CHeriScape integrates different scientific disciplines, leading to innovative partnerships
Interview with Dr Bas Pedroli (Wageningen UR – Alterra)
Bas Pedroli is one of the partners in “Cultural Heritage in Landscape” (CHeriScape), a landscape-focussed international network funded as part of the transnational pilot call of the European Joint Programming Initiative on Cultural Heritage. In total, 10 projects received funding for international networking activities, bringing together scientists from 13 European countries.
“Traditionally, cultural heritage looks mainly at conservation and preservation. In recent years, more attention is given to the environmental and societal context of the features to be ‘cherished’. The project CHeriScape integrates tangible and intangible heritage values, combining physical geography with humanities and social sciences. It is a way of looking that helps us to understand our place in the world, and one which transcends disciplinary boundaries.”

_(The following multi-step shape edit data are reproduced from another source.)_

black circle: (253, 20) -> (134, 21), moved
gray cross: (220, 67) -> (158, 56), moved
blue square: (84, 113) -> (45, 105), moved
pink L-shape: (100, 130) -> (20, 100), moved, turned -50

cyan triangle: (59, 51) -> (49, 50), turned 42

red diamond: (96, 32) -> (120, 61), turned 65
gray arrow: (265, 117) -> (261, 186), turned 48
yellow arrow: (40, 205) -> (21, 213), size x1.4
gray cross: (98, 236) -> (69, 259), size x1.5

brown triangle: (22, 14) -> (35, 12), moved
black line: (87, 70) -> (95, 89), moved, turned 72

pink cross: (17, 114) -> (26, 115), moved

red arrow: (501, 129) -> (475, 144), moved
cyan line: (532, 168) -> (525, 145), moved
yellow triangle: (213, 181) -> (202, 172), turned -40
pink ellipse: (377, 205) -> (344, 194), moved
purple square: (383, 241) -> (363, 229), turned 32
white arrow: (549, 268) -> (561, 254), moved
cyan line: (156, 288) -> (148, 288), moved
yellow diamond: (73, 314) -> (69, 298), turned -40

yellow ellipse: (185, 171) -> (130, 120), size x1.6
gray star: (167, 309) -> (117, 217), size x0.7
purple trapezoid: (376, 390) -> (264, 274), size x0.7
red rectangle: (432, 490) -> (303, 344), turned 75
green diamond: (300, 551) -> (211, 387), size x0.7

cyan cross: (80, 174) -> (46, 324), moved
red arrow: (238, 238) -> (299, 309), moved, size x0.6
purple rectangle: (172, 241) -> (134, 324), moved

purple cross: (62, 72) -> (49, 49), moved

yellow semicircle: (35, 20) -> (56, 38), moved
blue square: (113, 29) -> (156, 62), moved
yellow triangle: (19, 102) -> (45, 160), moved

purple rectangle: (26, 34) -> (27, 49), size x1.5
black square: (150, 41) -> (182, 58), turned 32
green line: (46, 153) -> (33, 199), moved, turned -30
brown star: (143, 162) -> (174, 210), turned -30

At the heart of the CHeriScape initiative is an integrated series of five conferences across various countries in three years’ time, each to explore a different aspect of the importance of ‘landscape as heritage’ to society.
“The workshops are very interactive in nature, with open spaces or ‘world cafe’s’ as settings in which active debate and interaction takes place. This method has proven to work well. When you ask someone about their personal relationship with the landscape, it normally yields highly spontaneous responses. People recount how they used to enjoy the surroundings in which they grew up, and how the landscape that was so dear to them has changed. It has (subconsciously) formed their identity.”